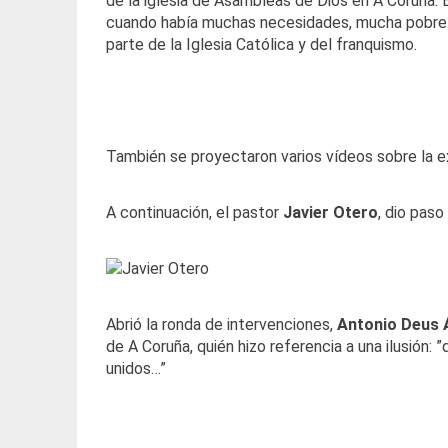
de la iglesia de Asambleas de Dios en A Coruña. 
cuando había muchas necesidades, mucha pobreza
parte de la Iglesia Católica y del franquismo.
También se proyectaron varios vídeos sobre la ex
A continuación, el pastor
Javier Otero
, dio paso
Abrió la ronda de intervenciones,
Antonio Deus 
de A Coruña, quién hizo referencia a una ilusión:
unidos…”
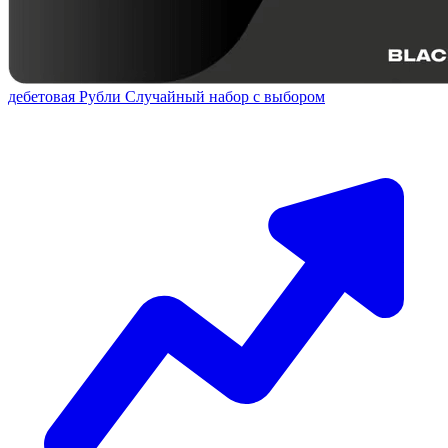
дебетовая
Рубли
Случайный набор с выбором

• • • • • • •

= Task =
Set the records down again word for word; the pictures stay out.

= Written answer =
de la iglesia de Asambleas de Dios en A Coruña. 
cuando había muchas necesidades, mucha pobreza
parte de la Iglesia Católica y del franquismo.
También se proyectaron varios vídeos sobre la ex
A continuación, el pastor
Javier Otero
, dio paso
Abrió la ronda de intervenciones,
Antonio Deus 
de A Coruña, quién hizo referencia a una ilusión:
unidos…”
дебетовая
Рубли
Случайный набор с выбором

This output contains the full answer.